I just returned home for an early Christmas celebration with my extended family. This is somewhat of a novelty, and we now live close enough to be a part of these type of celebrations on a regular basis. I had a good time, and love my family, but I did need to get in the right type of space to handle it.
Earlier in the week I wrote about this on my personal blog. It is always difficult being around my family because each of my brothers have been blessed with very long marriages. While I enjoy all of their company, I can't help but be reminded by them of what I no longer have. I usually try to keep my visits brief, as too much time together seems to drain me emotionally.
Driving over there the kids and I were listening to Christmas music on the radio. We were having a good time, then suddenly Michael's favorite Christmas song came on. Immediately my daughter looked to me, and we fell silent. By the end of the song we were both in tears, and she had her arm around me while I tried to keep focused on my driving.
Throughout the day there was a lot of laughter, and a lot of sharing stories. Comments were made by everyone about how happy they were, or how blessed they have been this year. Each time I would hear this I felt myself pulling away. Eventually I would find myself sitting off to the side, needing to take some space. While I had anticipated this, and prepared for this, I didn't think to prepare the kids for this. On the way back home to San Diego, my daughter began talking about how hard it was to hear these conversations, with me sitting there, not feeling quite as blessed. She felt angry that my family was being insensitive, and felt like she should have said something.
Soon into this conversation my daughter was in tears, really feeling her grief. She spoke of how much she misses Michael, and how others don't seem to get this. She talked about her anger that we had him in our lives for only such a short time, and how others around us seem to bask in their good fortune, while we sit there feeling hurt. Soon the boys jumped into the conversation, and it went in many directions. They spoke of their birth mother, and how she had died before they could ever meet her. There was so much emotion in the car, which led to quite a deep conversation about how they judge the quality of our life as a family.

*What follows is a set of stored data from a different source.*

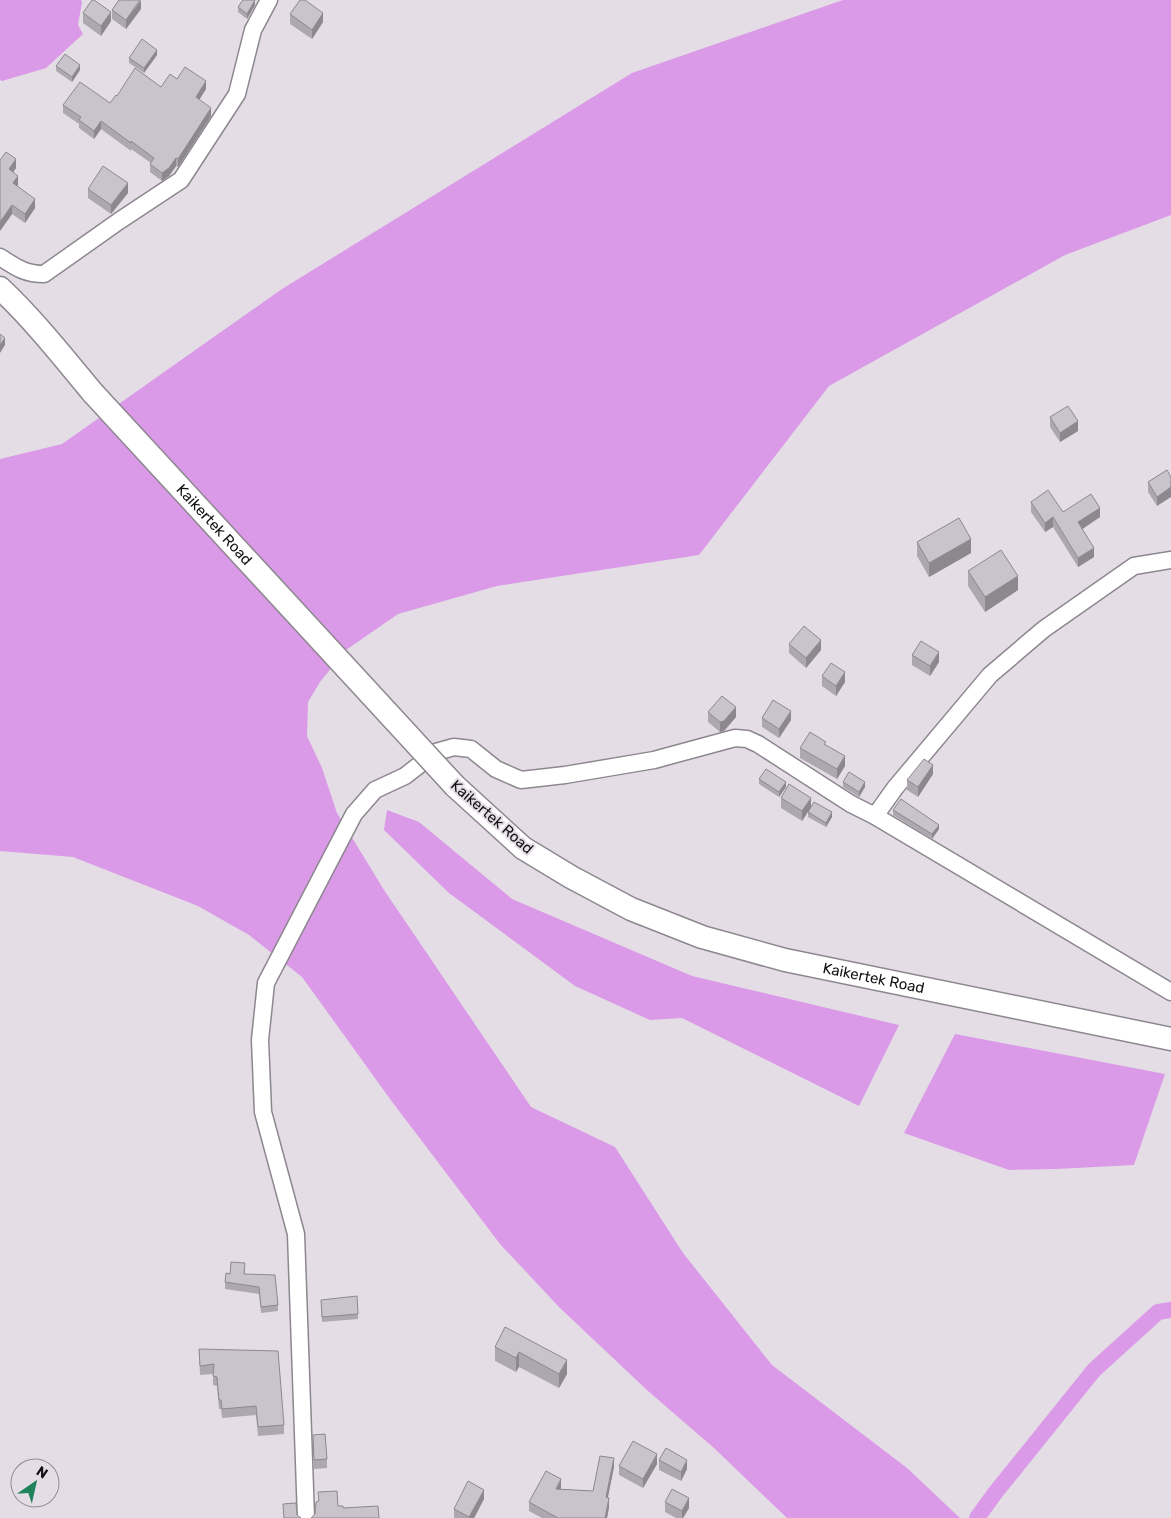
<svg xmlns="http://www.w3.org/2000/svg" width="1171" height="1518" viewBox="0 0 1171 1518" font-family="Rubik,sans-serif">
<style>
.water{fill:#da9ae7}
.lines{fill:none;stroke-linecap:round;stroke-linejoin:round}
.canal{stroke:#da9ae7;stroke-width:16}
.street-casing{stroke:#8d878f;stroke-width:19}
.secondary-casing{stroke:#8d878f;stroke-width:25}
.street{stroke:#fff;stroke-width:16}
.secondary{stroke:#fff;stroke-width:22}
.secondary-bridge-casing{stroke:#8d878f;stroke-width:25;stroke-linecap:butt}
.secondary-bridge{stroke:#fff;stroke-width:22}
.wall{fill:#ada8af}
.shaded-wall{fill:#8d888e}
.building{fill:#c9c3cb;stroke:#8d888e}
.labels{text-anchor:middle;stroke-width:4;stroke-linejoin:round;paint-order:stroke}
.street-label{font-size:15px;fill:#141215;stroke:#e4dde6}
</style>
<rect width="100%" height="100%" fill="#e4dde6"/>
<!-- water -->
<g class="water">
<path d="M0 0H81L82 2 78 25 83 34 46 68 2 81 0 80Z"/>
<path d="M843 0H1171V215L1065 255 829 386 699 555 497 586 398 614 346 650 320 682 308 702 307 736 322 768 337 813 384 890 531 1107 615 1147 683 1253 772 1365 907 1468 960 1518H787L714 1448 648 1391 560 1308 500 1244 393 1103 302 977 249 935 198 906 73 857 0 851V459L62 444 282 289 632 73Z"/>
<path d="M387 810 419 822 512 899 692 976 899 1025 859 1106 682 1018 650 1020 575 986 449 893 384 830Z"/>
<path d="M955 1034 1165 1074 1134 1165 1056 1169 1009 1170 904 1133Z"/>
</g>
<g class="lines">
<!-- canal -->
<path class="canal" d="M977 1518 995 1493 1094 1370 1158 1312 1171 1310"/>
<!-- street casing -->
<g class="street-casing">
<g id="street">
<path d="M0 257C16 267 24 274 44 274L119 221 181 180 237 94 253 30 269 0"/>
<path d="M875 816 895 788 990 675 1044 629 1134 566 1171 560"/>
<path d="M306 1518 296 1234 263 1112 260 1040 266 983 354 814 375 790 405 776 436 752 454 747 471 749 496 769 521 780 565 775 654 760 735 738 747 739 758 744 851 804 875 816 1171 992"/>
</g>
</g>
<!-- secondary casing -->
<g class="secondary-casing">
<g id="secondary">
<path d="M0 288C34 320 63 357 93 393"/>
<path id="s1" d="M455 786 523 848 571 877 631 909 702 937 785 960 1171 1039"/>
</g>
</g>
<!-- street -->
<use href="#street" class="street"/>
<!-- secondary -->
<use href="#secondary" class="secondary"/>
<!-- secondary-bridge casing -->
<g class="secondary-bridge-casing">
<g id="secondary-bridge">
<path id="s2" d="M93 393 455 786"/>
</g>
</g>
<!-- secondary-bridge -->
<use href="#secondary-bridge" class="secondary-bridge"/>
</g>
<!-- wall -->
<g class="wall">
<path d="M255 5 247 19 238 12V7Z"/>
<path d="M141 9 126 29 112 19V10Z"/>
<path d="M83 13 111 21 101 36 83 23Z"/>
<path d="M290 14 323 22 312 39 290 24Z"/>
<path d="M157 55 144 73 129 63V58Z"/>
<path d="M56 66 80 70 72 82 56 71Z"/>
<path d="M177 79 206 89 199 100 211 116 178 167 176 166 169 176 162 181 150 172V164L151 163 131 149V151L101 129 94 139 79 128V124L63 113V105L110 103 117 96 161 87Z"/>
<path d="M0 160 16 168 13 172 18 185 17 186 35 208 25 223 12 214 0 231Z"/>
<path d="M88 189 128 193 111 214 88 198Z"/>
<path d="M1050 417 1078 431 1060 442 1050 427Z"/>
<path d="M1167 470 1157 506 1148 492V482Z"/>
<path d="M1031 502 1063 512 1100 517 1082 529 1094 557 1078 567 1053 527 1045 532 1031 512Z"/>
<path d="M917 542 971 553 929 577 917 556Z"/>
<path d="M968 571 1018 590 985 612 968 586Z"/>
<path d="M789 644 821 650 806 668 789 653Z"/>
<path d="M912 655 939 662 930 676 912 665Z"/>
<path d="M822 676 845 682 836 696 822 686Z"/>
<path d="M708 712 736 717 724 731 720 732 708 722Z"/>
<path d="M762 718 791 720 779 738 762 727Z"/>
<path d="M800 748 845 766 837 779 800 758Z"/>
<path d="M933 774 918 797 907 790V780Z"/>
<path d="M759 779 786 787 779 797 759 784Z"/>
<path d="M843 782 865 787 859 797 843 787Z"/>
<path d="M781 798 811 807 832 817 826 827 808 817V812L802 821 781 808Z"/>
<path d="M893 810 939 829 932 839 893 815Z"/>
<path d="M245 1270V1274L278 1305V1311L261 1313 259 1294 225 1289V1282L230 1274Z"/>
<path d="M321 1305 358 1314V1319L322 1322Z"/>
<path d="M505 1327 567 1374 559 1388 519 1367 516 1372 495 1361V1347Z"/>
<path d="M199 1349 284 1425V1434L258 1436 256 1415 222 1418 221 1409H219L217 1386 213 1385V1374L200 1375Z"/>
<path d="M313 1435 327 1459V1468L314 1469Z"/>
<path d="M659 1460 687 1469 681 1481 659 1470Z"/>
<path d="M657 1464 643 1488 619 1475V1466Z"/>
<path d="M614 1467 608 1497 609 1507 607 1518H542L529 1511V1502L561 1488V1489L593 1491Z"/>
<path d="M484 1499 474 1518H454V1509Z"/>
<path d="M665 1502 689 1508 683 1518H676L665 1512Z"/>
</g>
<!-- shaded-wall -->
<g class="shaded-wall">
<path d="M141 0V9L126 29V20Z"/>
<path d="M255 0V5L247 19V14Z"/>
<path d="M111 12V21L101 36V26Z"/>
<path d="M323 13V22L312 39V30Z"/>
<path d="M157 50V55L144 73V68Z"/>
<path d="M80 65V70L72 82V77Z"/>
<path d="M206 81V89L196 105V97Z"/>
<path d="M211 108V116L178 167V159Z"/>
<path d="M101 121V129L94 139V131Z"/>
<path d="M176 158V166L169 176 162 181V173Z"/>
<path d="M16 159V168L9 178V169Z"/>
<path d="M18 176V185L13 192V183Z"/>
<path d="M128 183V193L111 214V205Z"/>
<path d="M35 199V208L25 223V214Z"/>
<path d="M12 205V214L0 231V222Z"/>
<path d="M5 338V345L0 353V345Z"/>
<path d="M1078 421V431L1060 442V433Z"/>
<path d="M1171 487V497L1157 506V497Z"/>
<path d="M1100 508V517L1078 532V522Z"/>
<path d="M1053 517V527L1045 532V523Z"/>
<path d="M971 539V553L929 577V563Z"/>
<path d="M1094 548V557L1078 567V558Z"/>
<path d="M1018 576V590L985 612V597Z"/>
<path d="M821 640V650L806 668V658Z"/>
<path d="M939 652V662L930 676V666Z"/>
<path d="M845 672V682L836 696V686Z"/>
<path d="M736 707V717L724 731 720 732V722Z"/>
<path d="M791 711V720L779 738V729Z"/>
<path d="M845 756V766L837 779V769Z"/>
<path d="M933 765V774L918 797V787Z"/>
<path d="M786 782V787L779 797V792Z"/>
<path d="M865 782V787L859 797V792Z"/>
<path d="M811 798V807L802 821V811Z"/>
<path d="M832 812V817L826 827V823Z"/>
<path d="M939 825V829L932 839V834Z"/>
<path d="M519 1352V1367L516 1372V1358Z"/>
<path d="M567 1360V1374L559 1388V1374Z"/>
<path d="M657 1454V1464L643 1488V1479Z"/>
<path d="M614 1458V1467L606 1506V1497Z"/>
<path d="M687 1460V1469L681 1481V1472Z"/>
<path d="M561 1479V1488L556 1498V1489Z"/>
<path d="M484 1490V1499L474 1518H469Z"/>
<path d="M609 1498V1507L607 1518H605Z"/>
<path d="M689 1498V1508L683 1518H682V1511Z"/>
</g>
<!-- building -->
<g class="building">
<path d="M92 0H94L111 12 101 26 83 13Z"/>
<path d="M119 0H140L126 20 112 10Z"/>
<path d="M243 0H255L247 14 238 7Z"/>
<path d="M300 0H305L323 13 312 30 290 14Z"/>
<path d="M142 39 157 50 144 68 129 58Z"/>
<path d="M65 54 80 65 72 77 56 66Z"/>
<path d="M185 67 206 81 196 97 211 108 178 159 176 158 169 168 162 173 150 164 154 158 131 141V143L101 121 94 131 79 120 81 117 63 105 80 82 110 103 116 95 117 96 135 68 161 87 170 74 177 79Z"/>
<path d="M6 152 16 159 9 169 18 176 13 183 35 199 25 214 12 205 0 222V160Z"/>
<path d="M103 166 128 183 111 205 88 189Z"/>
<path d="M0 334 5 338 0 345Z"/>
<path d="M1068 406 1078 421 1060 433 1050 417Z"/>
<path d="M1167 470 1171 477V487L1157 497 1148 482Z"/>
<path d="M1048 490 1063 512 1091 494 1100 508 1078 522 1094 548 1078 558 1053 517 1045 523 1031 502Z"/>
<path d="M959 518 971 539 929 563 917 542Z"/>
<path d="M1001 550 1018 576 985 597 968 571Z"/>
<path d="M804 626 821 640 806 658 789 644Z"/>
<path d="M921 641 939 652 930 666 912 655Z"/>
<path d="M831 663 845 672 836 686 822 676Z"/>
<path d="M722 696 736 707 724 721 720 722 708 712Z"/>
<path d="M773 700 791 711 779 729 762 718Z"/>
<path d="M810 732 826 742 824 744 845 756 837 769 800 748Z"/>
<path d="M924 759 933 765 918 787 907 780Z"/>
<path d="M766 769 786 782 779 792 759 779Z"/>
<path d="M849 772 865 782 859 792 843 782Z"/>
<path d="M789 784 811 798 802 811 781 798Z"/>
<path d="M901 799 939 825 932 834 893 810Z"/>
<path d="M814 802 832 812 826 823 808 812Z"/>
<path d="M231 1262 245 1263 244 1274 275 1275 278 1305 261 1307 259 1287 225 1282 226 1273 230 1274Z"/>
<path d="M357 1296 358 1314 322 1317 321 1300Z"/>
<path d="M505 1327 567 1360 559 1374 519 1352 516 1358 495 1347Z"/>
<path d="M199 1349 278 1351 284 1425 258 1427 256 1406 222 1409 221 1400H219L217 1377 213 1376 214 1364 200 1366Z"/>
<path d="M325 1434 327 1459 314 1460 313 1435Z"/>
<path d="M633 1441 657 1454 643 1479 619 1466Z"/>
<path d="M666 1448 687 1460 681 1472 659 1460Z"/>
<path d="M600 1456 614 1458 606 1497 609 1498 605 1518H558L529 1502 546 1471 561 1479 556 1489 593 1491Z"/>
<path d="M468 1481 484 1490 469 1517 454 1509Z"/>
<path d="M672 1489 689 1498 682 1511 665 1502Z"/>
<path d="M337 1491 338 1506H343V1508L378 1506 379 1518H311L315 1514 316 1502 319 1501 318 1492Z"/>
<path d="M296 1503 297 1515 301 1518H284L283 1504Z"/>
</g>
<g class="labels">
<!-- street labels -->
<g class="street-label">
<text dy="5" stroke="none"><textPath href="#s2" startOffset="179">Kaikertek Road</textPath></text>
<text transform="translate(492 817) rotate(41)" y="5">Kaikertek Road</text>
<text dy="5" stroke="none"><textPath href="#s1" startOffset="469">Kaikertek Road</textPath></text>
</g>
</g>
<!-- north arrow -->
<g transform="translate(35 1483) rotate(34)"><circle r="24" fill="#e4dde6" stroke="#918c92"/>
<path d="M0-4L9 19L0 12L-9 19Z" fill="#20825b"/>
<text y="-8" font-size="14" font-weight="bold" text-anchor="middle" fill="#141215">N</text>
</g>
</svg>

In the end we agreed that we needed to appreciate the blessing we have, and at the same time feel fine about our anger. We need to be proud of our accomplishments, even if they don't compare to those around us. Our life as a family, and the lives that my children have lived, has been a difficult one, yet we survive. I reminded them of how proud I am of them, and given the hardships that they have had to face, they, we, are doing just fine.
May each of you feel comforted during this holiday season.